But it is unclear whether Russia is sincere in its new commitment. Russian energy experts and government officials agree that the moves are largely driven by the economy, and the European Union’s tariff plans for heavily polluting countries threaten exports from Russia, which is the fourth largest country in terms of greenhouse gas emissions. Some elements of Russia’s plans have led to skepticism, including relying heavily on forests as a means to absorb carbon dioxide.

And the country continues to invest in producing more oil, gas and coal, doubling down an industry that allows the Kremlin to profit during a global energy crisis and leverage its main client, Europe.
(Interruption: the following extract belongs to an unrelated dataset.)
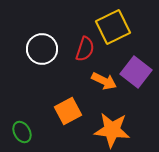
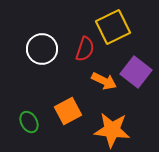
green ellipse: moved 7 px right, 10 px up
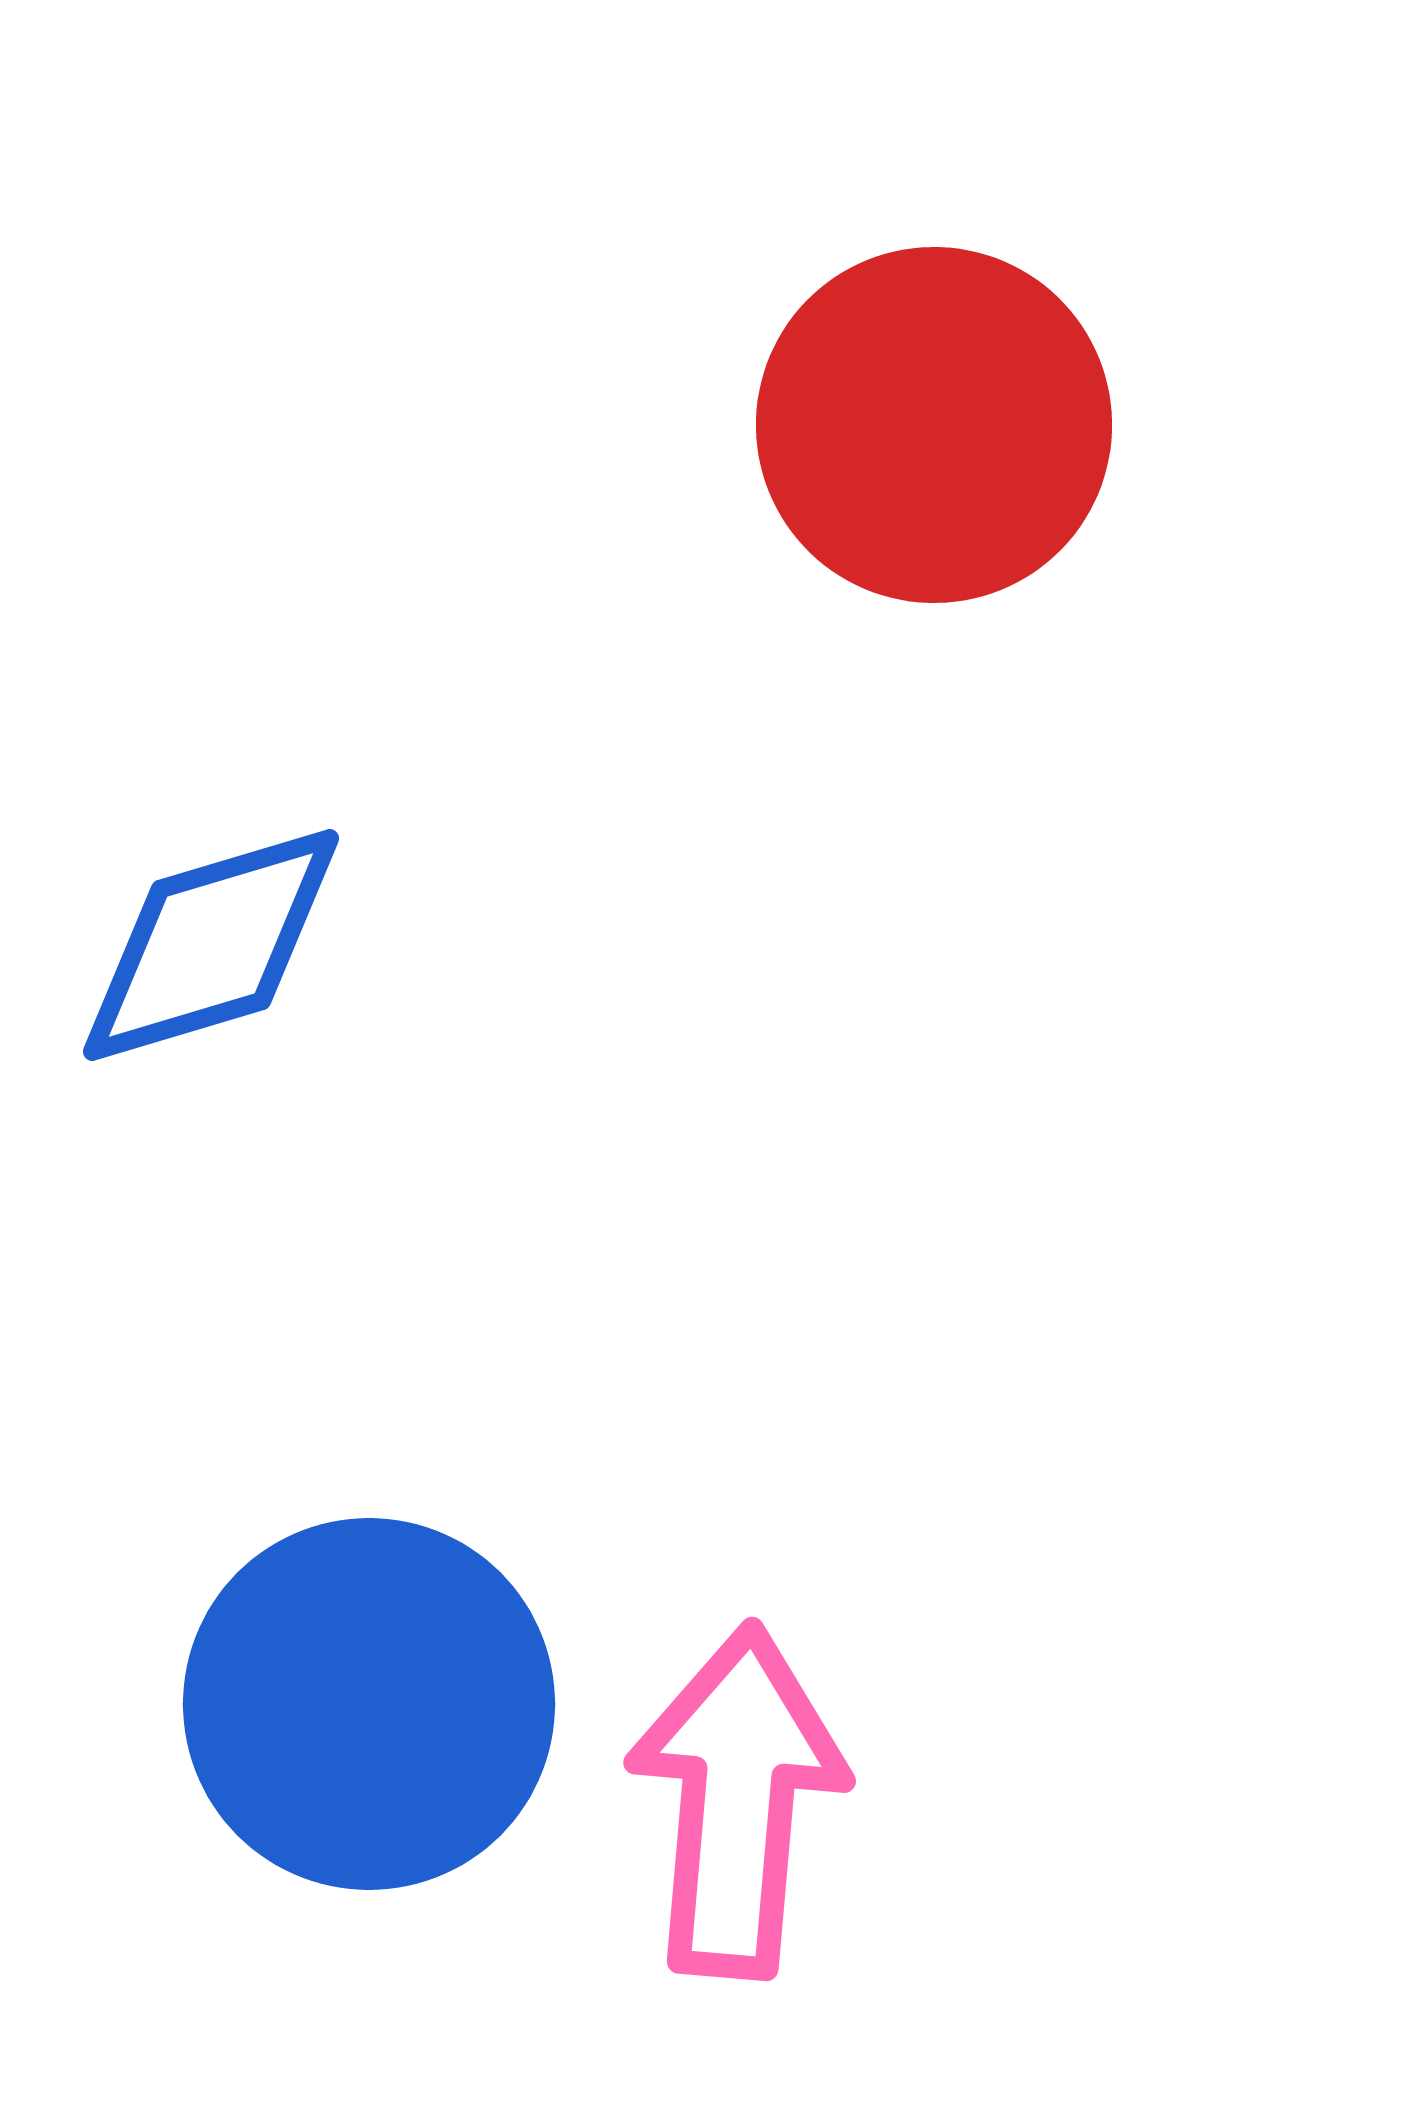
Russia’s climate contradictions are on display on the 600-mile-long island of Sakhalin, just north of Japan. The relatively rich region of 500,000 people is rich in hydrocarbons, the backbone of its economy. But the regional government pledged last year to make Sakhalin Russia’s first “carbon neutral” region by 2025 as carbon-absorbing as it emits from the air.
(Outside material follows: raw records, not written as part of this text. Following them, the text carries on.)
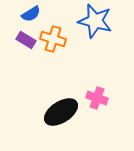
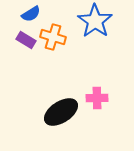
blue star: rotated 20 degrees clockwise
orange cross: moved 2 px up
pink cross: rotated 20 degrees counterclockwise
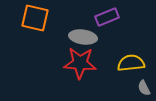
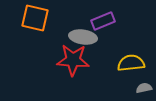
purple rectangle: moved 4 px left, 4 px down
red star: moved 7 px left, 3 px up
gray semicircle: rotated 105 degrees clockwise
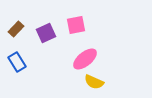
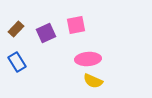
pink ellipse: moved 3 px right; rotated 35 degrees clockwise
yellow semicircle: moved 1 px left, 1 px up
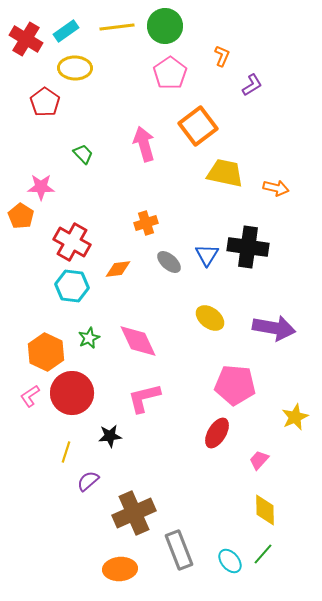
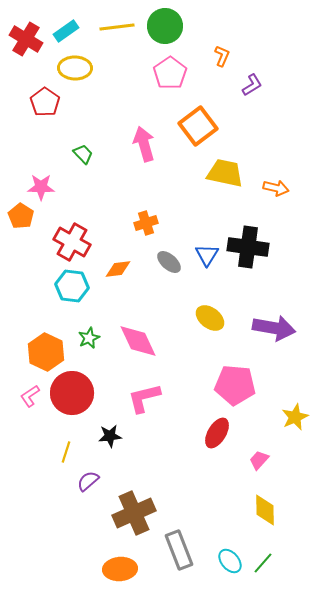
green line at (263, 554): moved 9 px down
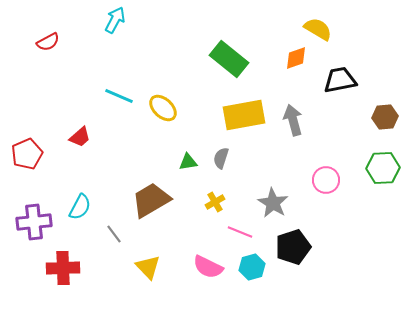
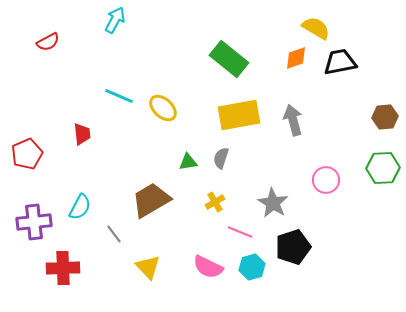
yellow semicircle: moved 2 px left, 1 px up
black trapezoid: moved 18 px up
yellow rectangle: moved 5 px left
red trapezoid: moved 2 px right, 3 px up; rotated 55 degrees counterclockwise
Sakhalin’s plan shows that natural gas Less polluting than coal and absorbing carbon, forests will be key to Russia’s approach to reducing its net emissions.

“We don’t want to do anything to stop the development of your companies,” said Valery Limarenko, governor of Sakhalin, at a recent oil and gas conference on the island, toasting a hotel ballroom filled with Russian energy executives. sushi and raw mollusks. “We go to sea together, we can see the harbor and we know where we are going.”

For now, Sakhalin’s plans to achieve its goal of being carbon neutral, which include emissions trading, hydrogen energy, renewable power plants and the development of carbon “nests”, mainly exist on paper. But they are indicative of changing dynamics in a country where temperatures are rising more than twice the global average.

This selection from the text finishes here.